Question

The weight of iodine required to oxidize \[500\,ml\,\,N{a_2}{S_2}{O_3}\] solution, is
A.$6.35\,g$
B.$63.5\,g$
C.$127\,g$
D.$254\,g$

Answer 1

Hint: The best approach to find the weight of iodine required to oxidize the given amount of \[N{a_2}{S_2}{O_3}\] . The solution is to write the reaction of iodine with sodium thiosulphate. We can observe the elements of reactions individually and figure out the reducing and oxidizing agent. Then to calculate the weight we will use some basic concepts of chemistry.

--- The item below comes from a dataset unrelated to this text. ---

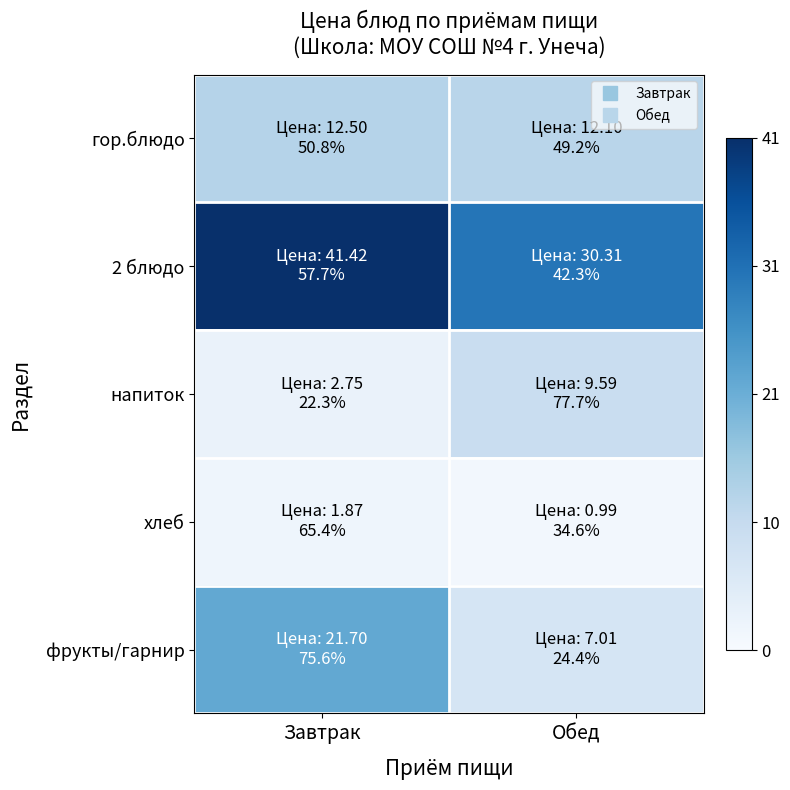

At how many categories does at least one series exceed 22?

2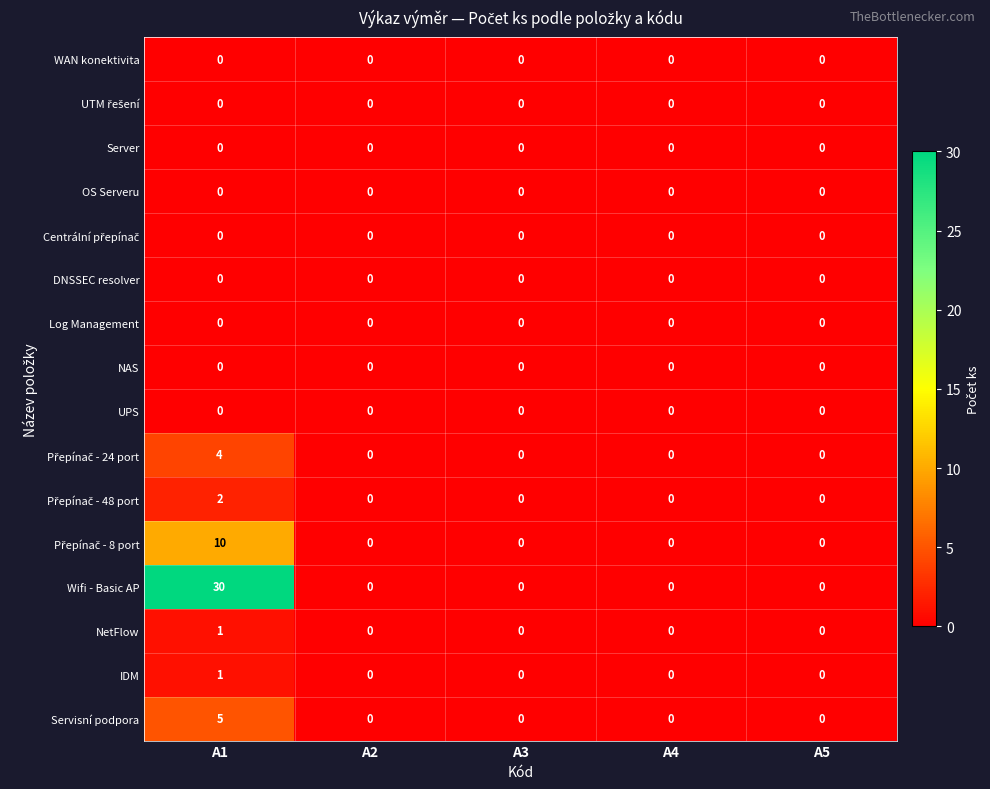

The value of Wifi - Basic AP at A3 is -16. True or false?

False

Complete step-by-step answer:First, we will write a chemical reaction in which sodium thiosulphate is reacting with iodine to form sodium tetrathionate and sodium iodide. The balanced reaction can be written as given below.
\[2N{a_2}{S_2}{O_3}\, + \,{I_2}\, \to \,N{a_2}{S_4}{O_6}\, + \,2NaI\]
Now we will use the basic concepts of chemistry in while using molar mass we see that sodium thiosulphate reacts with iodine. According to the equation sodium thiosulphate reacts with one mole of iodine, as molar mass of iodine is $253.8\,g$ thus sodium thiosulphate get oxidised with $253.8\,g$ of iodine.
\[2N{a_2}{S_2}{O_3}\, + \,{I_2}\, \to \,N{a_2}{S_4}{O_6}\, + \,2NaI\]
$2\,moles\,(2N{a_2}{S_2}{O_3}\,)\,,\,\,1\,mole\,({I_2})$
So, according to the above equation, we can conclude that $22.4L$ of \[N{a_2}{S_2}{O_3}\] is oxidized by $253.8\,g$ iodine. We know that $1$ mole of iodine contains $253.8\,g$ iodine.
$1\,mole\,of\,{I_2} = \,253.8\,g\,iodine$
$22.4L\,of\,N{a_2}{S_2}{O_3}\,oxidised\,by\, = 253.8\,g\,iodine$
$(22.4ml\, \times 1000)\,of\,N{a_2}{S_2}{O_3}\,oxidised\,by = \,(253.8\,g\,)\,iodine$
Now we need to calculate the weight of iodine required to oxidize \[500\,ml\,\,N{a_2}{S_2}{O_3}\] the solution. So as above we convert $22.4L$ into $(ml)$ by multiplying it with $1000$ . So, $224000\,ml\,$ of $N{a_2}{S_2}{O_3}$ is oxidized by $253.8\,g$ iodine. So, for $1ml$ it was,
$1\,ml\,of\,N{a_2}{S_2}{O_3}\,oxidised\,by = \,\dfrac{{(253.8\,g\,)}}{{(22.4\, \times 1000)}}\,iodine$ = $0.011330\,gm$
Now for \[500\,ml\,\,N{a_2}{S_2}{O_3}\] we will multiply the mass with \[500\,\] thus after solving the equation we get,
$500\,ml\,of\,N{a_2}{S_2}{O_3}\,oxidised\,by = \,(0.01133 \times \,500)\,g\,iodine$
$500\,ml\,of\,N{a_2}{S_2}{O_3}\,oxidised\,by = \,5.89g\,iodine$
It will be near to $6.5\,gm$ .

Therefore, the correct option is (A).

Note:The related questions can be solved using basic relationships. The data can be given in terms of mass, molecules, and moles. The given data can be solved by converting moles into mass and if we multiply the mass with the Avogadro number we will get the number of particles. Thus in the above question we use the moles required for reaction and then change them in mass.